§ WORK INSTRUCTIONS: Rewrite every line of the records below, changing "legend" to "key" wherever it appears and keeping everything else the same.

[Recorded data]
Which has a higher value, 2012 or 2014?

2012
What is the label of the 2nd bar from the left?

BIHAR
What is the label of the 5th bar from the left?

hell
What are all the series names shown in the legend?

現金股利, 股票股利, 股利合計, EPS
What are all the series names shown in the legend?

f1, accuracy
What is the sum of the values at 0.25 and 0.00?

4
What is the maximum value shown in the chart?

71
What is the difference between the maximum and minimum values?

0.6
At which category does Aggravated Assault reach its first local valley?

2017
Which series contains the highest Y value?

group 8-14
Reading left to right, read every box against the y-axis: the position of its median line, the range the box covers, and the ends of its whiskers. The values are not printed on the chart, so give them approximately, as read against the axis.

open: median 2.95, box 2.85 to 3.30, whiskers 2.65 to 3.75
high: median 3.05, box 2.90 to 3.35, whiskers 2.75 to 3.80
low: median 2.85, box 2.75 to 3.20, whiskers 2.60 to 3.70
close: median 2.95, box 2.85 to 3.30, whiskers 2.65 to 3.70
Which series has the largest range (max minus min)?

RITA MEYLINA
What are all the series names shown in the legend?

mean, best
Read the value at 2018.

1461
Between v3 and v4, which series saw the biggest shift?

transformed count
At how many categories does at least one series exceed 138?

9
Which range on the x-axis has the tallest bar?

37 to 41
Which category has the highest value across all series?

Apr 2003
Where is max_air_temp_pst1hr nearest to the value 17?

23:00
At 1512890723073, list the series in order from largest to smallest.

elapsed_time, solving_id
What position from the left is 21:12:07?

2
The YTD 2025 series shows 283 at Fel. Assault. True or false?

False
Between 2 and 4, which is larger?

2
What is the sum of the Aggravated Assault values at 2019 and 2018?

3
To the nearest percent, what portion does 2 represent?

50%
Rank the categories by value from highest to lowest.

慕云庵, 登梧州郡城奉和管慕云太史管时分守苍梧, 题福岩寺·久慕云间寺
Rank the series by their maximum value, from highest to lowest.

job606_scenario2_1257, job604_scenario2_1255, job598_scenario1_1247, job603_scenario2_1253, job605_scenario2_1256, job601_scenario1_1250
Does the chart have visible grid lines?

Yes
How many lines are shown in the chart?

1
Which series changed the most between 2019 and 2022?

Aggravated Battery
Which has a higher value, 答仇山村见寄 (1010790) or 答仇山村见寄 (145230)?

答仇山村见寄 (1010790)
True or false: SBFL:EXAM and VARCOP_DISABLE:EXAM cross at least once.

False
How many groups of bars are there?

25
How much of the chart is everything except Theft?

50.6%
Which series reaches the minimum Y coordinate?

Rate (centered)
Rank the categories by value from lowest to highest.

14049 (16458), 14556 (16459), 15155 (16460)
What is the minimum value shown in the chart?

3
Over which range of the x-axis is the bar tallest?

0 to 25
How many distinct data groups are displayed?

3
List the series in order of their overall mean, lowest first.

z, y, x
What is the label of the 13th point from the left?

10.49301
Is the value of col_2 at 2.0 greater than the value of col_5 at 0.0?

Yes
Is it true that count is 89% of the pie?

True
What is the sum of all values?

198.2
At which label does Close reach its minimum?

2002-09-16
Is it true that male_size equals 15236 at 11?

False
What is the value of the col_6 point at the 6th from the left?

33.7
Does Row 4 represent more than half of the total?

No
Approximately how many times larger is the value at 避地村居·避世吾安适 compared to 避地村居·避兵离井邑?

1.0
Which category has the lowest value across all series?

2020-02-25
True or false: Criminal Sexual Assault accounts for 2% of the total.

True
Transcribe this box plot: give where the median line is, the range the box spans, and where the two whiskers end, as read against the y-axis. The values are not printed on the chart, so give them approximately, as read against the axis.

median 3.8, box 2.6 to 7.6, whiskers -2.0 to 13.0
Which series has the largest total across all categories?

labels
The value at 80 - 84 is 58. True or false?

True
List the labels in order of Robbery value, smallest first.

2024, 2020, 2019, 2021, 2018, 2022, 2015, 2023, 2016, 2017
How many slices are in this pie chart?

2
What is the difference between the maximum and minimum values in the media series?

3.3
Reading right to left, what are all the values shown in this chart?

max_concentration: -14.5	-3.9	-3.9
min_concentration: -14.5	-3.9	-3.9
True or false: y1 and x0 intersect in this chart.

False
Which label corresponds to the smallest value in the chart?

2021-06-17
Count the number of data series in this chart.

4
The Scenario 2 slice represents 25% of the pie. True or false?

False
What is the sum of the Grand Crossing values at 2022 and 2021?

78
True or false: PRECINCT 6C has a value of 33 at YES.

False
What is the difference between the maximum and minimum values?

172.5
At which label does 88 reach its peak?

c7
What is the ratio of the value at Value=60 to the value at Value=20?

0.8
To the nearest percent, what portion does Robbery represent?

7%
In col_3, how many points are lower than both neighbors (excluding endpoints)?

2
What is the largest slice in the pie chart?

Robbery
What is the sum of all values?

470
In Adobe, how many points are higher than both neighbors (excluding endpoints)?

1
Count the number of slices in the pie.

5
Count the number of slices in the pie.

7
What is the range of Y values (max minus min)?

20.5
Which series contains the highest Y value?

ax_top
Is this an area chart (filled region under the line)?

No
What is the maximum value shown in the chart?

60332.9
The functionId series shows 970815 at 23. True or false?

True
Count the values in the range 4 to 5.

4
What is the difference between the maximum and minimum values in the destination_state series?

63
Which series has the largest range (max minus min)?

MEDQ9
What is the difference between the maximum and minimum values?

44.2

§ OUTPUT:
Which has a higher value, 2012 or 2014?

2012
What is the label of the 2nd bar from the left?

BIHAR
What is the label of the 5th bar from the left?

hell
What are all the series names shown in the key?

現金股利, 股票股利, 股利合計, EPS
What are all the series names shown in the key?

f1, accuracy
What is the sum of the values at 0.25 and 0.00?

4
What is the maximum value shown in the chart?

71
What is the difference between the maximum and minimum values?

0.6
At which category does Aggravated Assault reach its first local valley?

2017
Which series contains the highest Y value?

group 8-14
Reading left to right, read every box against the y-axis: the position of its median line, the range the box covers, and the ends of its whiskers. The values are not printed on the chart, so give them approximately, as read against the axis.

open: median 2.95, box 2.85 to 3.30, whiskers 2.65 to 3.75
high: median 3.05, box 2.90 to 3.35, whiskers 2.75 to 3.80
low: median 2.85, box 2.75 to 3.20, whiskers 2.60 to 3.70
close: median 2.95, box 2.85 to 3.30, whiskers 2.65 to 3.70
Which series has the largest range (max minus min)?

RITA MEYLINA
What are all the series names shown in the key?

mean, best
Read the value at 2018.

1461
Between v3 and v4, which series saw the biggest shift?

transformed count
At how many categories does at least one series exceed 138?

9
Which range on the x-axis has the tallest bar?

37 to 41
Which category has the highest value across all series?

Apr 2003
Where is max_air_temp_pst1hr nearest to the value 17?

23:00
At 1512890723073, list the series in order from largest to smallest.

elapsed_time, solving_id
What position from the left is 21:12:07?

2
The YTD 2025 series shows 283 at Fel. Assault. True or false?

False
Between 2 and 4, which is larger?

2
What is the sum of the Aggravated Assault values at 2019 and 2018?

3
To the nearest percent, what portion does 2 represent?

50%
Rank the categories by value from highest to lowest.

慕云庵, 登梧州郡城奉和管慕云太史管时分守苍梧, 题福岩寺·久慕云间寺
Rank the series by their maximum value, from highest to lowest.

job606_scenario2_1257, job604_scenario2_1255, job598_scenario1_1247, job603_scenario2_1253, job605_scenario2_1256, job601_scenario1_1250
Does the chart have visible grid lines?

Yes
How many lines are shown in the chart?

1
Which series changed the most between 2019 and 2022?

Aggravated Battery
Which has a higher value, 答仇山村见寄 (1010790) or 答仇山村见寄 (145230)?

答仇山村见寄 (1010790)
True or false: SBFL:EXAM and VARCOP_DISABLE:EXAM cross at least once.

False
How many groups of bars are there?

25
How much of the chart is everything except Theft?

50.6%
Which series reaches the minimum Y coordinate?

Rate (centered)
Rank the categories by value from lowest to highest.

14049 (16458), 14556 (16459), 15155 (16460)
What is the minimum value shown in the chart?

3
Over which range of the x-axis is the bar tallest?

0 to 25
How many distinct data groups are displayed?

3
List the series in order of their overall mean, lowest first.

z, y, x
What is the label of the 13th point from the left?

10.49301
Is the value of col_2 at 2.0 greater than the value of col_5 at 0.0?

Yes
Is it true that count is 89% of the pie?

True
What is the sum of all values?

198.2
At which label does Close reach its minimum?

2002-09-16
Is it true that male_size equals 15236 at 11?

False
What is the value of the col_6 point at the 6th from the left?

33.7
Does Row 4 represent more than half of the total?

No
Approximately how many times larger is the value at 避地村居·避世吾安适 compared to 避地村居·避兵离井邑?

1.0
Which category has the lowest value across all series?

2020-02-25
True or false: Criminal Sexual Assault accounts for 2% of the total.

True
Transcribe this box plot: give where the median line is, the range the box spans, and where the two whiskers end, as read against the y-axis. The values are not printed on the chart, so give them approximately, as read against the axis.

median 3.8, box 2.6 to 7.6, whiskers -2.0 to 13.0
Which series has the largest total across all categories?

labels
The value at 80 - 84 is 58. True or false?

True
List the labels in order of Robbery value, smallest first.

2024, 2020, 2019, 2021, 2018, 2022, 2015, 2023, 2016, 2017
How many slices are in this pie chart?

2
What is the difference between the maximum and minimum values in the media series?

3.3
Reading right to left, what are all the values shown in this chart?

max_concentration: -14.5	-3.9	-3.9
min_concentration: -14.5	-3.9	-3.9
True or false: y1 and x0 intersect in this chart.

False
Which label corresponds to the smallest value in the chart?

2021-06-17
Count the number of data series in this chart.

4
The Scenario 2 slice represents 25% of the pie. True or false?

False
What is the sum of the Grand Crossing values at 2022 and 2021?

78
True or false: PRECINCT 6C has a value of 33 at YES.

False
What is the difference between the maximum and minimum values?

172.5
At which label does 88 reach its peak?

c7
What is the ratio of the value at Value=60 to the value at Value=20?

0.8
To the nearest percent, what portion does Robbery represent?

7%
In col_3, how many points are lower than both neighbors (excluding endpoints)?

2
What is the largest slice in the pie chart?

Robbery
What is the sum of all values?

470
In Adobe, how many points are higher than both neighbors (excluding endpoints)?

1
Count the number of slices in the pie.

5
Count the number of slices in the pie.

7
What is the range of Y values (max minus min)?

20.5
Which series contains the highest Y value?

ax_top
Is this an area chart (filled region under the line)?

No
What is the maximum value shown in the chart?

60332.9
The functionId series shows 970815 at 23. True or false?

True
Count the values in the range 4 to 5.

4
What is the difference between the maximum and minimum values in the destination_state series?

63
Which series has the largest range (max minus min)?

MEDQ9
What is the difference between the maximum and minimum values?

44.2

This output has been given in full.